トランプ大統領誕生による混乱を怖がって、短期的な売りが大量に生じて、全体として、株安やドル高・円高・スイスフラン高を引き起こすことになるでしょう。米ドル/円ベースでは、円高に動く可能性が高い。そして、後世に「トランプショックの日」と名付けられると思います。

長期的なトランプ大統領の影響は?

さて、本当に大事なのは、トランプ大統領誕生による長期的な影響です。戦争や移民差別というフレーズを思い浮かべる方もいるかと思います。しかし、アメリカはどこと戦争するのでしょうか。ちなみに小さい国や組織とは今も戦争中ですからね。

ロシアのプーチン大統領は、トランプ候補を現実的な話が分かる人と歓迎しています。中国に対しては厳しい姿勢ながら、ここで、戦争・紛争が起きるとすれば、米国側よりも中国側の要因の方が大きく、クリントン候補でもあまり変わらないと思います。

日本に対して防衛に関する負担を求めるのも、当たり前の話。これまでは、水面下で政治家・官僚だけで交渉していた話を堂々と発言しているだけにすぎません。

では、何も変わらないと安心していいのでしょうか。

元俳優のレーガン氏に似ているのが心配

心配なのが、共和党政権・大衆受けという点で、共通するレーガン元大統領。すでにお金持ちのトランプ候補が、さらに求めるのは、名誉や人々からの尊敬の念。虚栄心の強そうな性格はもちろん心配のタネ。議会も共和党が握っていることから、民主党政権よりも政策を実行しやすい環境にあるという事実を忘れてはいけません。

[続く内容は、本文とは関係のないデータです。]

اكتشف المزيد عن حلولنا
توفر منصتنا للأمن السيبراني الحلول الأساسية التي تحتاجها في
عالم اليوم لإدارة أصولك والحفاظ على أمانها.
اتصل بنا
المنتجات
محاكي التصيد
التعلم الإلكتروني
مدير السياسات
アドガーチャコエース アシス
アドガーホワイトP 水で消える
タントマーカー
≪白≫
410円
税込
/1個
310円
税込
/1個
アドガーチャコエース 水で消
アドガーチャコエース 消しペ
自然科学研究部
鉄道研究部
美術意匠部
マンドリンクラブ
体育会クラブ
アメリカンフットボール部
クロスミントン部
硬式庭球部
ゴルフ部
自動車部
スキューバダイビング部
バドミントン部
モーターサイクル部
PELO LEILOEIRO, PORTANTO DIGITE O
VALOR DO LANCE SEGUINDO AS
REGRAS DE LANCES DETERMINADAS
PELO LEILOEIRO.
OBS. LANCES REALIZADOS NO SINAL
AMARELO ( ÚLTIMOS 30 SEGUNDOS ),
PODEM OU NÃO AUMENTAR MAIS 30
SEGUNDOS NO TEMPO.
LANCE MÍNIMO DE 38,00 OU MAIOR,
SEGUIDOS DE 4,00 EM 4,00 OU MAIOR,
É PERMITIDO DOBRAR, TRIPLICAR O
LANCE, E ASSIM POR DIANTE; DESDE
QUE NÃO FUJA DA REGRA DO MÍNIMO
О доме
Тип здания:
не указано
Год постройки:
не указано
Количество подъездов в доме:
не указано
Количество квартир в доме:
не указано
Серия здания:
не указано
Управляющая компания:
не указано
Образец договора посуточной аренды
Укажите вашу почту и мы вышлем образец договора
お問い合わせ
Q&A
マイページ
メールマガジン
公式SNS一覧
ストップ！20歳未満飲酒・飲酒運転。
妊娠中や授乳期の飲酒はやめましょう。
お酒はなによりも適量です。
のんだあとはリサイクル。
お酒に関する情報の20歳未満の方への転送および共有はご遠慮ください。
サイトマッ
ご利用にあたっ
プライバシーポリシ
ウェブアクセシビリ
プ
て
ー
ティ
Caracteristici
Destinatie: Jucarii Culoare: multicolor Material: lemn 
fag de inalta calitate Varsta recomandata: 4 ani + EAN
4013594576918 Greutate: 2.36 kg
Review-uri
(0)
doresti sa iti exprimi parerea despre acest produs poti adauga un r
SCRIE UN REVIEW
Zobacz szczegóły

トランプ候補が当選するとしたら、他国よりも米国を優先して欲しいという米国人の声であり、中長期的に、思い切った政策を実行してくる可能性があります。

考えられるのは…
・米ドルの大幅切り下げ⇒ 米ドルを安くして、米国経済を良くする。緩やかではなく突発的にやるかもしれません。
・世界共通通貨の米ドルを利用した経済制裁の発動⇒ 中小国との関係が悪化する可能性。
・米国のインフラ整備に巨額の財政支出⇒ 景気を良くして、ドル安に動く効果もあります。デメリットは財政赤字。
・環境やビジネスに関する規制撤廃⇒ ビジネスを優先して環境に関する様々な規制を撤廃。そして、様々な規制撤廃でグローバル企業に戦いを挑む可能性も残っています。

結論として、為替・株式市場は、上下に荒れる可能性が高くなります。メディアの悲観論程、心配する必要はありませんが、いきなり市場を動かす政策が出てくるリスクがあるでしょう。